Web人貢献賞

錦戸 陽子

株式会社インプレスR&D

インターネット白書


ネットビジネス業界のバイブルを10年以上編集

1996年から発行されている「インターネット白書」。日本国内のインターネット利用者数などをまとめた、インターネット動向調査書だ。インターネットビジネスに携わる人や、企業などでは必ず読まれているこの白書を、創刊から10年以上手がけているのが錦戸氏だ

――錦戸さんはインターネット白書の創刊から携わっていらっしゃるんですよね?

96年当時に、インターネット白書を作ろうとなったときに、インターネットマガジン編集部で作ることになったのです。当時私は、インターネットマガジン編集部に在籍してましたが、直接の担当ではありませんでした。ただ、お手伝い程度はしてましたので、やっていたといえばやっていたことになりますね。本格的に担当となったのは1998年からです。

――これまで続けてこられた理由は?

一時期類似書が他社からも発行されたことがありました。いわゆるネットバブルの時代ですね。しかしネットバブル崩壊後、他社は白書系のものから手をひいたんです。なので、必然的に残ったと。また、インプレスはインターネットをテーマにした出版ということをメインにやっておりますので、インターネット白書をやめるわけにもいかなかったということもあります。インターネットが流行しているから出したわけではありませんから。インターネットの動向を1年に1回まとめる。インターネットはなくならないですから、その年に応じた適正部数で適正な内容で発行し続けることに意味があるんだと思っています。

――1年に1回の発行ですが、部数というのはどのくらいなのでしょうか?

毎年違うんですが、96年当初は8000部でした。もっとも多いときは3万部ですね。ここ最近は平均して1万部前後になっています。1冊が7000円ほどする高価な本ですので、なるべく返品のないように、その年ごとに部数は調整してますね。

――錦戸さんのこだわりのようなものはありますか?

初期のテーマとしては、インターネットビジネスに入ってくる人たちの役に立つようにということだけを考えて作っていました。インターネットは参入障壁が低い。アイデア次第でビジネスができるというプラットフォームなんです。私にはそう思えたので、インターネットをきっかけにたくさんのビジネスが生まれればいいなとは、ずっと考えていました。ただし、10年以上やってきて、もうWebやメールをプラットフォームとした基本的なものに関しては、十分情報を提供できたと感じています。もはや、個人レベルでもインターネットで商売ができるような状態になっていますから。これからは、ブログやSNSといった、Web2.0的なものを企業がどう取り込んでいくのかというのが新しいテーマとしてあると思います。

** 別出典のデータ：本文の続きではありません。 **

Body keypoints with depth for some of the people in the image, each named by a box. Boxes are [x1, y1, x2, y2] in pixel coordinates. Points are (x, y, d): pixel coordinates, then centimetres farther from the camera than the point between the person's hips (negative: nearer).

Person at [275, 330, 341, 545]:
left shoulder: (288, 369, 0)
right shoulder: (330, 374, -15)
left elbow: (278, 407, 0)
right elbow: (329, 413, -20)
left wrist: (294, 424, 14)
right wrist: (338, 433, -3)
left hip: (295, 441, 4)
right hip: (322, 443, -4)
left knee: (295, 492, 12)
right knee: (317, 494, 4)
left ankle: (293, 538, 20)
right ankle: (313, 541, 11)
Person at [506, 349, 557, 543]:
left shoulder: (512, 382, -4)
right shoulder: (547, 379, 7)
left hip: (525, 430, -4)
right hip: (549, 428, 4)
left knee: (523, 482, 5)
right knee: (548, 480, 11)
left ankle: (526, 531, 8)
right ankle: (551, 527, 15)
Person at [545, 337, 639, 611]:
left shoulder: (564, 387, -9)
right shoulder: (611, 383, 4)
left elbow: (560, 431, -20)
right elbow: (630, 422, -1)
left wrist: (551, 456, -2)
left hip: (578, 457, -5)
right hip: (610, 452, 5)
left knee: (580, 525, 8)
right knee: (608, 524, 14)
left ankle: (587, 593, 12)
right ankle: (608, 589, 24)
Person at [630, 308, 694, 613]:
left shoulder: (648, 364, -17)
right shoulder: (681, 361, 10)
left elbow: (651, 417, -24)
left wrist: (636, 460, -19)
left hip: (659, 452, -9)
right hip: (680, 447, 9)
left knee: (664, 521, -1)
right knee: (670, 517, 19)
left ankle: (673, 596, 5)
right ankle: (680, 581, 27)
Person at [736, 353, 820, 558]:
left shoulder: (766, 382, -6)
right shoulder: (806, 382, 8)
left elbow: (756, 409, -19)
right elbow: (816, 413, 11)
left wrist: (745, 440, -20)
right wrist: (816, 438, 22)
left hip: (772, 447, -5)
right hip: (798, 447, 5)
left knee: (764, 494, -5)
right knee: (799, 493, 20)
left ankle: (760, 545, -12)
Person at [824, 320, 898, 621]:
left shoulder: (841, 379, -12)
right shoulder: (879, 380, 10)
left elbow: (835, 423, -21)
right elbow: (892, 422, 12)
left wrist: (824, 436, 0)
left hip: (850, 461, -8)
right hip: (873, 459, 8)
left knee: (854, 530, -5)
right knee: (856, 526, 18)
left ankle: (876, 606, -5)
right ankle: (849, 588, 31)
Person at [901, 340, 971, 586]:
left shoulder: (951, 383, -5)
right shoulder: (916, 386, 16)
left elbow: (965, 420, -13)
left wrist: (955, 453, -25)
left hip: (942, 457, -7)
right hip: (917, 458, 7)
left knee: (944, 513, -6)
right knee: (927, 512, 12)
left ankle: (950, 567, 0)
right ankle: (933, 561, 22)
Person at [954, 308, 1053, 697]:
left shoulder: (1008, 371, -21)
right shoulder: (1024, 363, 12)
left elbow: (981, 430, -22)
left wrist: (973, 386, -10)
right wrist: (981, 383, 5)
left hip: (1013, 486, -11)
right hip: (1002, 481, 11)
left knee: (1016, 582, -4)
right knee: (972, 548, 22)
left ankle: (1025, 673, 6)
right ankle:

――この10年くらいで、インターネットの世界で大きな転換点を挙げるとしたら何になりますか?

よく言われていることですが、ブロードバンドの低価格化、定額制の導入ですね。これはもう、インターネット業界の方々のおかげですね。もうひとつが、Googleです。Google前とGoogle後では、インターネットが変わりましたから。特にGoogleアドワーズは、最初見たときにすごいなと感じました。
ただ、最近話題になっているマッシュアップという世界は、まだまだ成熟していない状態だと思います。AというものとBというものからCが生まれるというのを、誰かにやって欲しいと思っているんですよね。

――今はまだ材料がたくさん出てきたという状態ですか?

私はクリエイターではないので、その材料を使って何かを生み出すことはできないんですけれど(笑)。個人のプログラマの方とかが、ものすごいものを作ってくれないかと、密かに期待しています。

――担当になられて10年。長い期間、錦戸さんを駆り立ててきた原動力というのは?

よく飽きもせずにって言われますけど(笑)。毎年ネタが変わるからやってこられたというのはあります。元々雑誌をやっていたので、インターネット白書に関しては雑誌的な形でやろうと思っていました。割と自由にやらせてもらっています。インターネットは幅が広いので、あれもいれましょう、これもいれましょう、と割と雑誌的にできるんですよ。ネタが多くて、インターネット自体が変わっていった。去年と同じことをやらなくていいっていうところが、飽きなかった原因ですね。もうやめさせてくださいといったことはないです。外から見れば、ずっと同じことをやっているように見えますけれど。

――あと何年くらい飽きないんでしょうか?

「ブロードバンド普及率50%突破」と、今年のインターネット白書で初めて言ったんですよ。その時点で一段落したと思ってます。あとはインターネット次第ですね。もし来年が今年と同じ状況であれば飽きてしまいます。そのような状況が続いたら、後進に譲りますよ。それもすべてインターネット次第ということで(笑)。